Executions routinely follow suspected US missile strikes against militant targets in Pakistan, which officials say are often conducted on intelligence provided by paid local informants.
Meanwhile, Pakistan condemned the suspected US missile strike that killed 14 people near the Afghan border and indicated that the new US general for the region was pressing on with attacks on Taliban and al-Qaeda targets in Pakistani territory.
A surge in US cross-border attacks since August has angered Pakistani officials who said the raids were violating the nuclear-armed country’s sovereignty and undermining its own anti-terror war in the border region.
“The US administration’s reluctance to consider the repercussions of such operations is damaging the whole purpose of global efforts to combat terrorism,” Pakistani Information Minister Sherry Rehman said.
Rehman said in a statement late on Friday that Pakistani President Asif Ali Zardari was urging Washington to halt the attacks. It was unclear if Zardari raised the matter in an overnight telephone call with US president-elect Barack Obama.
Repairing strained ties while keeping pressure on militants hiding in the frontier area will be a key challenge for Obama when he takes office in January.
Friday’s attack by an unmanned plane took place in Kam Sam village in the North Waziristan region, a stronghold of militants blamed for killing US troops in Afghanistan and suicide blasts within Pakistan.

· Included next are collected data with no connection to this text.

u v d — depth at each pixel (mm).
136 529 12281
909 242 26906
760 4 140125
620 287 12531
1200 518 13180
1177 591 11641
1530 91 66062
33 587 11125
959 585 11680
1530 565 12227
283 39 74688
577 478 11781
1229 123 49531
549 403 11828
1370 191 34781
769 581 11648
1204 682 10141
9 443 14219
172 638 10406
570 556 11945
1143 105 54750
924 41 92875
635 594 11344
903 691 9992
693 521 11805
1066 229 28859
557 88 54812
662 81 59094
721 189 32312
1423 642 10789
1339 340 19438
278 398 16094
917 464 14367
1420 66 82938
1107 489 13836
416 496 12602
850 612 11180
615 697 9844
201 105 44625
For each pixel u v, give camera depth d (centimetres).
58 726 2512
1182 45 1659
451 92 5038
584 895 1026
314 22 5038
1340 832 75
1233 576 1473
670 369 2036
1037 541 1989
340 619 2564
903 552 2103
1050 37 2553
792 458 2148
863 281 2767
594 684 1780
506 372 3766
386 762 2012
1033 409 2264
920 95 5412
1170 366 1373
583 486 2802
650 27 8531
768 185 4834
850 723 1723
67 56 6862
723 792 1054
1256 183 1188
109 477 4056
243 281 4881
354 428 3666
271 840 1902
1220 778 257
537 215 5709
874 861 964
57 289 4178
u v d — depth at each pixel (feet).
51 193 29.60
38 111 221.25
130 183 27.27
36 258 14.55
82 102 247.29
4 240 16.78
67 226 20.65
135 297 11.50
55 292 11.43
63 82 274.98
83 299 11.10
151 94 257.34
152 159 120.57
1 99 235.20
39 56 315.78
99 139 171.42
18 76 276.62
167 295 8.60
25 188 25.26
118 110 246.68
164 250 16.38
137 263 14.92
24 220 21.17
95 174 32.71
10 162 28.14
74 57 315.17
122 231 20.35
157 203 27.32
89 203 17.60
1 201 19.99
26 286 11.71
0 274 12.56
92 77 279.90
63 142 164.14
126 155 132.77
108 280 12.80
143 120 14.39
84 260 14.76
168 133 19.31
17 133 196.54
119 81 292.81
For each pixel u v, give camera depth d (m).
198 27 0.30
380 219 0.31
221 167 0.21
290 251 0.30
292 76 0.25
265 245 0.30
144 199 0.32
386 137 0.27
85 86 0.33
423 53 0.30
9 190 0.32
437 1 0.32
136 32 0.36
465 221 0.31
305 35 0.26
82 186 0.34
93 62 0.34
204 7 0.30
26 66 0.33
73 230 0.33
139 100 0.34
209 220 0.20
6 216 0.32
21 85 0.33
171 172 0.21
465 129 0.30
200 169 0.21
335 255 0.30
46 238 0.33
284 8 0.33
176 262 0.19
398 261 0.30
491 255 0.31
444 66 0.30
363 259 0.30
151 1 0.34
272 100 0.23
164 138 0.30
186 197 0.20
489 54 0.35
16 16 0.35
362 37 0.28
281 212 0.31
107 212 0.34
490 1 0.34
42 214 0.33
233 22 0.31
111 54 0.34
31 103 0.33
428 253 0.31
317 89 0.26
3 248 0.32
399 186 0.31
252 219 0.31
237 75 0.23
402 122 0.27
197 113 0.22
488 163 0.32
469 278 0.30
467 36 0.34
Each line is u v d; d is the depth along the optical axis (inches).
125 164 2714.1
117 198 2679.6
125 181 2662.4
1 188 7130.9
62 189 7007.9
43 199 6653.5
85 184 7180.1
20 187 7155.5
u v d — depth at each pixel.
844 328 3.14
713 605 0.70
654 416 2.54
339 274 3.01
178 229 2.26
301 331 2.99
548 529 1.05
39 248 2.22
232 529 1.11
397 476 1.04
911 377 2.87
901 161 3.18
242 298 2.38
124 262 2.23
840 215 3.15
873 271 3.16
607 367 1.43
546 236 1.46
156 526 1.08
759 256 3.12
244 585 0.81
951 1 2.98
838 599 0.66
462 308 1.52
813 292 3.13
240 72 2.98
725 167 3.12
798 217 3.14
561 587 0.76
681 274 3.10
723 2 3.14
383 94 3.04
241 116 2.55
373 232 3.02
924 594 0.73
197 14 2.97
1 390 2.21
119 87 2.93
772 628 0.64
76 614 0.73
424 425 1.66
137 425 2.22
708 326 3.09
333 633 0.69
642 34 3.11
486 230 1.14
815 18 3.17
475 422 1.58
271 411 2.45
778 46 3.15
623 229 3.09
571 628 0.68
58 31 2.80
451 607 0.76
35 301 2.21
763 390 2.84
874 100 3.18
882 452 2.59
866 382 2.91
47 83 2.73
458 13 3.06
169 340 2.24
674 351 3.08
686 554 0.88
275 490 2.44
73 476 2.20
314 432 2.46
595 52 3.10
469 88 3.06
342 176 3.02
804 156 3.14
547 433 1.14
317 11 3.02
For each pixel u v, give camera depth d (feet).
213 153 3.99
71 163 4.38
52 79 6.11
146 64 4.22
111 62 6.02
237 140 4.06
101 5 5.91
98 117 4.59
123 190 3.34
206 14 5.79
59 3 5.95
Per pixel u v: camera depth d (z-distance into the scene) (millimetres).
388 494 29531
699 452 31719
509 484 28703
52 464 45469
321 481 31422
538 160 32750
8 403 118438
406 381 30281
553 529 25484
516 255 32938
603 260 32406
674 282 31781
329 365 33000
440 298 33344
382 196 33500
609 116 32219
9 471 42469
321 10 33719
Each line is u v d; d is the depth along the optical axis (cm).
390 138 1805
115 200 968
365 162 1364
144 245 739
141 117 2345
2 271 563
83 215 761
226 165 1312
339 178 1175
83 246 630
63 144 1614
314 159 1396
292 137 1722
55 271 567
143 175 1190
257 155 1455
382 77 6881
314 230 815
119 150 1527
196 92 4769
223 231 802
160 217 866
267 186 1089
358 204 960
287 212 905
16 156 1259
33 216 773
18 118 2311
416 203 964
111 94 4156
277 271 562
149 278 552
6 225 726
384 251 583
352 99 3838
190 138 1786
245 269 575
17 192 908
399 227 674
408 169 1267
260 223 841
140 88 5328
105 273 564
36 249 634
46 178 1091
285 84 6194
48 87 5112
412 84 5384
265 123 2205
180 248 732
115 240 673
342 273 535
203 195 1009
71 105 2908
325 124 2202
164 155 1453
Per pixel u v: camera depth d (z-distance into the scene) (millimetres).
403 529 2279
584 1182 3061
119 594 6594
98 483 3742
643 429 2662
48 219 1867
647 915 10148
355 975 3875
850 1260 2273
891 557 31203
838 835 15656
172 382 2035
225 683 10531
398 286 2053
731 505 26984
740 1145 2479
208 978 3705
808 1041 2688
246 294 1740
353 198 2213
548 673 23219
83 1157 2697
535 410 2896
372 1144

A Pakistani intelligence official said an agent who visited the village reported that 14 suspected militants had died. The official said the targeted house belonged to a local Taliban commander and that authorities were still trying to determine who exactly was killed.
A government representative in the region also put the toll at 14. The officials spoke on condition of anonymity because they were not authorized to speak to the media.